Messaging around HPC-big data convergence which had been ramping up all year reached new heights at SC15 — and you’d be hard-pressed to find a bigger champion of the unified platform strategy than American supercomputer-maker Cray. HPCwire met with Cray’s Barry Bolding at the show in Austin last month to discuss the company’s latest customer wins, its take on OpenHPC and its plans to over time coalesce its product lines toward a single flexible infrastructure.
Although the company didn’t have major product refreshes this year, it still had plenty to talk about. “The show for us is focused on a couple of really interesting customer wins that we did press releases on,” said Bolding. “They are interesting because they are indicative of some of the trends we are seeing.”
He’s talking about the Institute for Computational Mathematics (ICM) out of Warsaw, which Cray provided with an XC40 system, and the fact that ICM is interested in doing a mix of traditional HPC and analytics on the system.
This is what Cray is seeing more and more of – HPC users that want to bring analytics workloads into their workflows.

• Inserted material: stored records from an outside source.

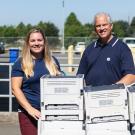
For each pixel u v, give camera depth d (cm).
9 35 7319
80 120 485
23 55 537
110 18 565
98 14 566
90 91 477
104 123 477
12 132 953
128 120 475
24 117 534
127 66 551
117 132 475
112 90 475
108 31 560
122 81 545
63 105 486
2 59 3095
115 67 556
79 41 4684
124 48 557
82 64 584
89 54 572
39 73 534
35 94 536
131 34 6588
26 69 532
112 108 475
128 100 475
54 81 485
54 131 486
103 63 560
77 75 506
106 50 560
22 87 540
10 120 1047
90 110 477
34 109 523
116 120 476
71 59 1967
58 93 486
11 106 1065
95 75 563
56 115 488
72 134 484
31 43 535
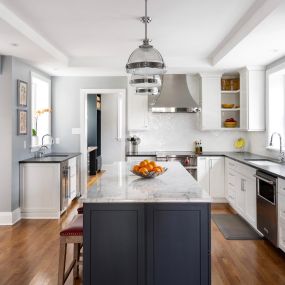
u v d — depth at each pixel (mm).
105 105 10031
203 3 3129
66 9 3277
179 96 6066
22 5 3164
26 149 5156
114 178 3133
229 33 4102
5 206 4621
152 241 2303
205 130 6402
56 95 6500
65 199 5270
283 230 3303
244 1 3078
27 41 3891
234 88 6242
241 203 4781
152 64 2514
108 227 2303
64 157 5496
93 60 5520
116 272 2305
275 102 5258
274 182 3461
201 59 5500
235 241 3951
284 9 2828
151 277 2303
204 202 2273
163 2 3100
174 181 2951
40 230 4379
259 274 3055
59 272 2586
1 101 4562
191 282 2307
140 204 2299
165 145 6582
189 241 2305
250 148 6203
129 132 6566
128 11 3344
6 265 3264
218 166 5875
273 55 4637
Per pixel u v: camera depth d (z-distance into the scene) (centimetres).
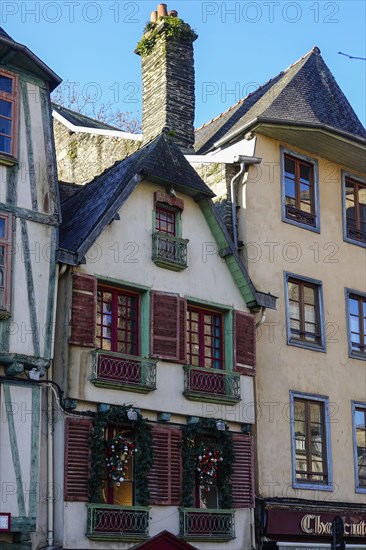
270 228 1920
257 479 1738
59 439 1493
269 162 1959
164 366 1641
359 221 2109
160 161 1716
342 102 2186
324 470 1856
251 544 1680
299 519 1753
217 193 1920
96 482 1498
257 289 1856
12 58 1566
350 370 1970
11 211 1506
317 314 1959
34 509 1423
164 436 1612
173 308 1677
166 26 2131
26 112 1573
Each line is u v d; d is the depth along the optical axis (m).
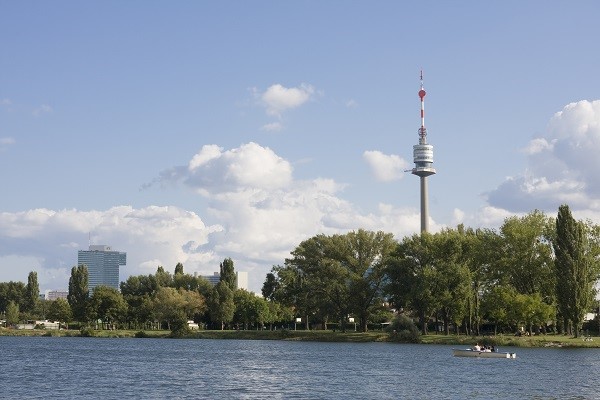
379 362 133.25
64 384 99.12
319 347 182.00
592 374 109.94
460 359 139.00
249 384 98.38
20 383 100.50
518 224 184.88
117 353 161.75
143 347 187.50
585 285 168.00
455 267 183.62
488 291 191.38
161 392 90.38
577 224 168.75
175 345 197.25
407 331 196.38
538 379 103.50
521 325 183.25
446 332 199.50
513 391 90.81
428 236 194.38
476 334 199.12
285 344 198.25
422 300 188.00
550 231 182.50
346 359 140.12
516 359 137.88
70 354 159.25
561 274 168.50
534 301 172.62
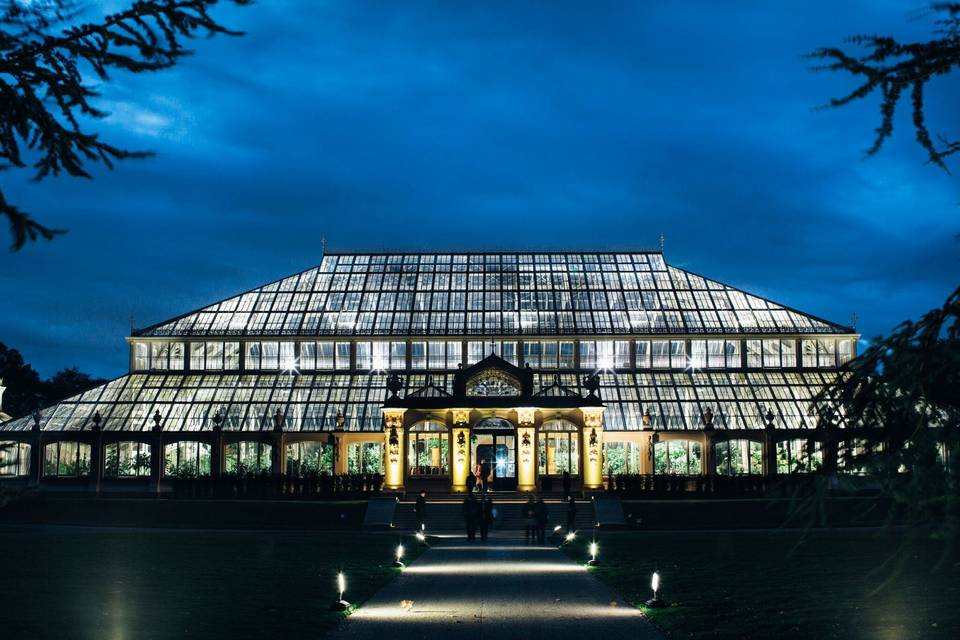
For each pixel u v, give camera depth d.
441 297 116.31
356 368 110.94
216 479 88.81
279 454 101.12
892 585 38.69
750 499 80.56
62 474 100.31
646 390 106.12
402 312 114.38
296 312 114.38
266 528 78.88
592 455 90.75
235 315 114.00
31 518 83.00
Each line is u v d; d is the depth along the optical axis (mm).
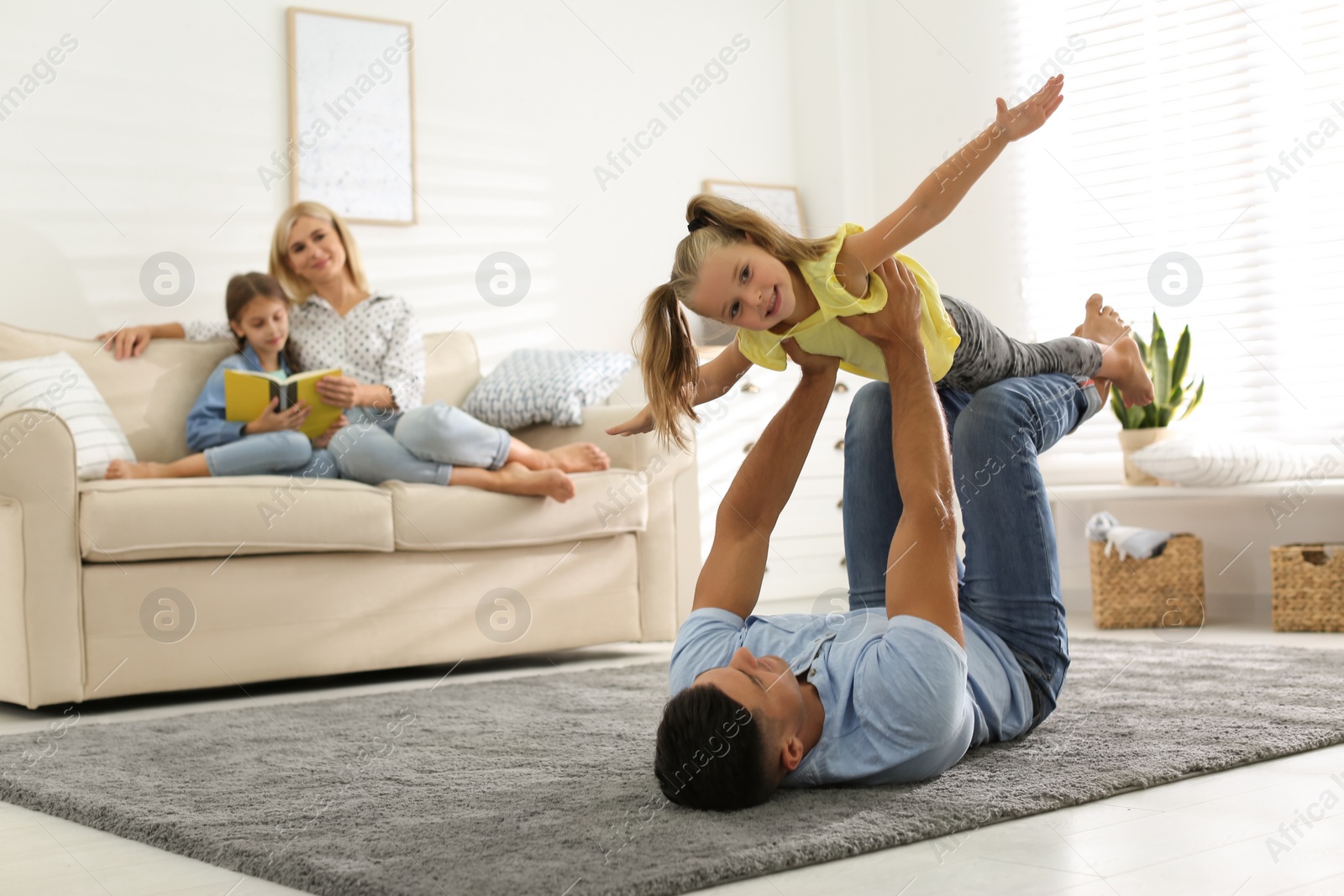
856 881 1064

It’s something that Cray has been working on with another partner and customer, the National Energy Research Scientific Computing Center (NERSC), which has been developing ways to incorporate analytics intensive workloads on its systems.
For the last couple of years, Cray has been teaming with NERSC through their joint Center of Excellence, to develop Shifter, which is enabling Docker to be brought onto Cray systems.

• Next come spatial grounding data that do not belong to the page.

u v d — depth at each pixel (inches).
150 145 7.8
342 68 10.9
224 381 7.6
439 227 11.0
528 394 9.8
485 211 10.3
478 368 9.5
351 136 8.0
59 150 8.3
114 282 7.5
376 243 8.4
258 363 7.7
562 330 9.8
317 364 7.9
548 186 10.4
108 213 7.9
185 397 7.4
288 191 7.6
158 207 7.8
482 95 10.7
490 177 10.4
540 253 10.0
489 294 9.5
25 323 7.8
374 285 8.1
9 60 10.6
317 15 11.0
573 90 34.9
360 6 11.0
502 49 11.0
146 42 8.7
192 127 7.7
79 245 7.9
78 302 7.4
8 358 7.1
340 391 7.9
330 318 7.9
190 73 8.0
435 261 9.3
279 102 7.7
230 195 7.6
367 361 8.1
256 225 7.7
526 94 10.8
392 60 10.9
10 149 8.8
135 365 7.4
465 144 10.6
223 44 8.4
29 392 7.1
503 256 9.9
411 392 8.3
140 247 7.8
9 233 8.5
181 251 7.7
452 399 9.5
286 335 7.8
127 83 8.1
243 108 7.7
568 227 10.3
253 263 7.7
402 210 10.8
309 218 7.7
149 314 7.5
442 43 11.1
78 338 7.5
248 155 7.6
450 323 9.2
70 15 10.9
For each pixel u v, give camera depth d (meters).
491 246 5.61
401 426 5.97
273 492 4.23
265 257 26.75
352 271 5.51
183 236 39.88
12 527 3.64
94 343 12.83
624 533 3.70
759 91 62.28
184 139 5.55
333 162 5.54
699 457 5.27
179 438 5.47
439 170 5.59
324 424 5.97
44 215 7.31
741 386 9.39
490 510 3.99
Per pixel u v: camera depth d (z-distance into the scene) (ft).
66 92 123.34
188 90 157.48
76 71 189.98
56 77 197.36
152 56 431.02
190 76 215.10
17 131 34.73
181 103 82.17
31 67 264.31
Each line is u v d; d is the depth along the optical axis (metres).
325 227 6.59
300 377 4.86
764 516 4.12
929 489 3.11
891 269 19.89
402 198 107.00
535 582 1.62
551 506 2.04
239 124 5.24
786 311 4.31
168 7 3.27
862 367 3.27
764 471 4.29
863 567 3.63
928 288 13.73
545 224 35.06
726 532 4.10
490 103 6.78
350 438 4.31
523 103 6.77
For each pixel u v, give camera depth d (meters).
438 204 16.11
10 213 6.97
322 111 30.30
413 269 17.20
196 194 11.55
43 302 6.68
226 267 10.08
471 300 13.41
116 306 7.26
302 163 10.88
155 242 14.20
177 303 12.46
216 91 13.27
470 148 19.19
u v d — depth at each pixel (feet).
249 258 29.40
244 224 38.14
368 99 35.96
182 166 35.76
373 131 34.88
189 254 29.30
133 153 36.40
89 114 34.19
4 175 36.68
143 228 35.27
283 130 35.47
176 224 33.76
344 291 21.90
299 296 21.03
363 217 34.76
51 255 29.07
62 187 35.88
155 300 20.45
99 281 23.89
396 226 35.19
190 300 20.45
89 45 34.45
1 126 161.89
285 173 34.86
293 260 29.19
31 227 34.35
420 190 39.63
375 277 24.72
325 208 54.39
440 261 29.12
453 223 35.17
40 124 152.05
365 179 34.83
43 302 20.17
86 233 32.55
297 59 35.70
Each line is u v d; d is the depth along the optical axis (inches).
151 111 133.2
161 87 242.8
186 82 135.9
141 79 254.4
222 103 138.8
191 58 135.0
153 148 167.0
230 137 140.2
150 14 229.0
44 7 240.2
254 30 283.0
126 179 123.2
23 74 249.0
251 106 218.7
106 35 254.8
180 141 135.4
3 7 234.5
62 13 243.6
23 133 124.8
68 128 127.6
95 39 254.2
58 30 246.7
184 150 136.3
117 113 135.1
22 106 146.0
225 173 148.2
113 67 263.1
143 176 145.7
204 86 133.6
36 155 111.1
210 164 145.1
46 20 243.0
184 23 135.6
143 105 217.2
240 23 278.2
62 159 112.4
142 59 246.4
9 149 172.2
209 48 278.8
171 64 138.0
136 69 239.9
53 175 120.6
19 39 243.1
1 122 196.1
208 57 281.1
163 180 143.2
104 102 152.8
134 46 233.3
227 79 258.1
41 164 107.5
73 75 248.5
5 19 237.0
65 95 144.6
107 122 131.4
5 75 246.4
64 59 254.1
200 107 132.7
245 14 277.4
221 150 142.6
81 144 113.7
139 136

“That’s probably the sleeper announcement that I think is most important,” said Bolding.
“Our systems are already the most productive systems in the world for highly-scalable applications and for the physics simulation type workloads that are compiled,” he continued. “For Crays, Docker allows users to be more productive for a very wide range of applications because they are able to containerize any application and bring that onto the Cray system regardless of what OS is employed or what libraries it needs.
“NERSC is really interested because they think that their XC systems are actually more productive than clusters and that they can consolidate some of their infrastructure — it’s an attempt at server consolidation to bring those workflows right onto the same machine. And it also provides access to new languages on the Cray: things like Python, R, you can now containerize those and run those on a Cray system.”

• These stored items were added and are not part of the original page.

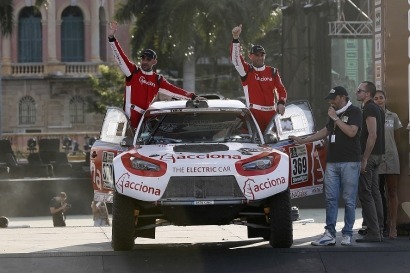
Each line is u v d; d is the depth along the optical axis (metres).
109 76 128.25
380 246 24.69
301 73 71.06
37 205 63.94
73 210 64.31
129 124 26.89
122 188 23.52
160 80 27.98
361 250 24.09
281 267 23.08
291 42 71.88
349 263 23.41
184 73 91.25
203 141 25.67
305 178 27.03
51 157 74.38
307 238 28.47
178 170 23.33
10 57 152.75
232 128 26.00
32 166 71.31
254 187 23.39
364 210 26.14
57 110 152.25
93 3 152.62
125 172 23.64
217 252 24.36
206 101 26.11
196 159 23.59
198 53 91.94
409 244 25.48
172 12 83.50
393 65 27.36
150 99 27.84
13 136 134.50
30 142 121.62
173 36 83.88
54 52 151.88
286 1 72.31
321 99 70.38
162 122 26.02
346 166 25.05
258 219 26.20
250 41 83.50
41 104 152.62
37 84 152.88
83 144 134.50
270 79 27.84
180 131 25.89
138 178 23.47
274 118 27.23
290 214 24.02
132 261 23.41
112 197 26.39
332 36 69.44
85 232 32.53
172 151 24.20
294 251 23.88
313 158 27.22
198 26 83.62
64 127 152.25
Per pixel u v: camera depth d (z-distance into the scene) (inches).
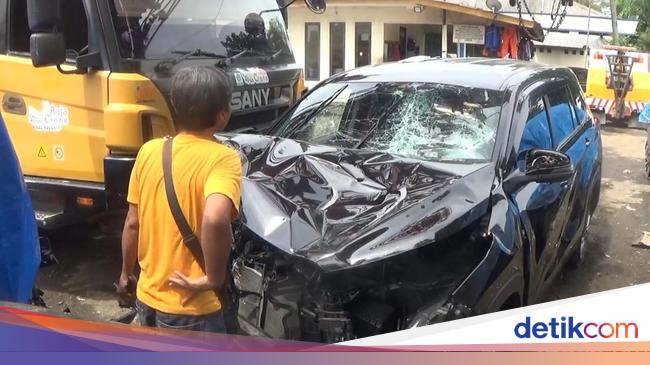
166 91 179.5
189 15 198.5
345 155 148.8
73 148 182.2
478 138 148.6
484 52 581.9
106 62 172.2
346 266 107.4
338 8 605.0
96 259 209.3
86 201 182.5
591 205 204.4
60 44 163.5
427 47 637.9
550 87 183.3
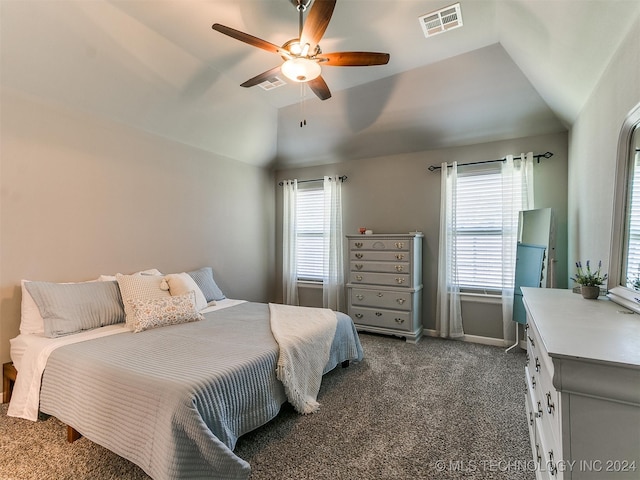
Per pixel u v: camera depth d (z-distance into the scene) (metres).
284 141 4.65
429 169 4.15
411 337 3.82
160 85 3.04
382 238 4.00
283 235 5.15
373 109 3.76
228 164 4.43
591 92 2.31
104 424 1.63
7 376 2.31
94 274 2.93
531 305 1.62
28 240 2.52
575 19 1.74
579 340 1.01
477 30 2.55
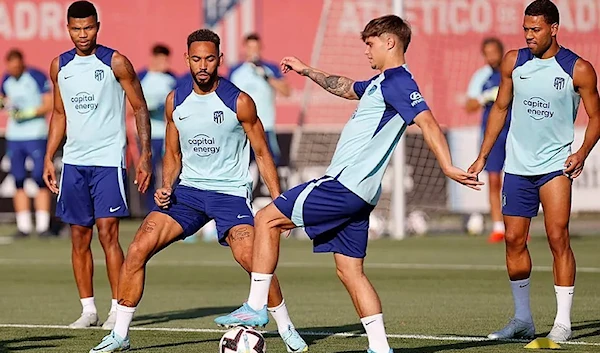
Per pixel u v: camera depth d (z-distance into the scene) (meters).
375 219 68.06
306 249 60.97
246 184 28.44
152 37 70.69
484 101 58.97
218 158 28.12
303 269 50.06
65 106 32.81
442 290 41.91
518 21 73.31
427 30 72.69
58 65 32.78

“Remember,” Bolding elaborated, “our Cray XC systems were pretty stingy about allowing modifications to the system because they can affect scalability. We do run Linux, and we offer cluster compatibility mode. We’ve tried to make them as open as possible, but we don’t want to give up scale. Docker is a really nice way to now provide a complete infrastructure that’s compatible with the rest of the world and not have to compromise on the big jobs.”
The reason Shifter is needed is to make Docker compatible with the Lustre-based high-performance infrastructure. Docker was created in commodity environments where Lustre doesn’t exist, Bolding explained, so one of the things Shifter allows is the ability to run Docker where Lustre is the file system.
The other customer that Cray announced was the Alfred Wegener Institute in Germany. This is Cray’s first CS announcement with the Omni-Path 100 network in it – which Bolding characterized as “an alternative to InfiniBand today for doing cluster solutions.”
“We’re supporting InfiniBand and the Omni-Path 100 in our CS line,” Bolding shared. “The design of Omni-Path is a good design, a high-performance network much like InfiniBand. It has similar characteristics in many ways, so it will really come down to customer choice on that.”
Upon further prodding, Bolding added: “If you really want scale you need Aries. The Aries interconnect has features that do not exist in InfiniBand or Omni-Path 100, and those features are all built around the scalability, the Dragonfly topology, the adaptive routing, the packet decomposition, where we’re able to break packets and spread them across the Dragonfly network. Those types of features do not exist in any network on the planet and will not exist in any other network for years to come.”
Recall that Cray transferred its interconnect program and expertise to Intel in 2012, but Aries was kept exclusive to Cray under a protected agreement.
Some of the folks who worked on the circuit design went over to Intel as did some of the IP of the future technologies that could be used in future designs, Bolding acknowledged. “We have an agreement to work on that roadmap. The first system you will see with a network that is truly philosophically derivative of that is going to be the Aurora system that we announced earlier this year, which will feature the next-gen Omni-Path.”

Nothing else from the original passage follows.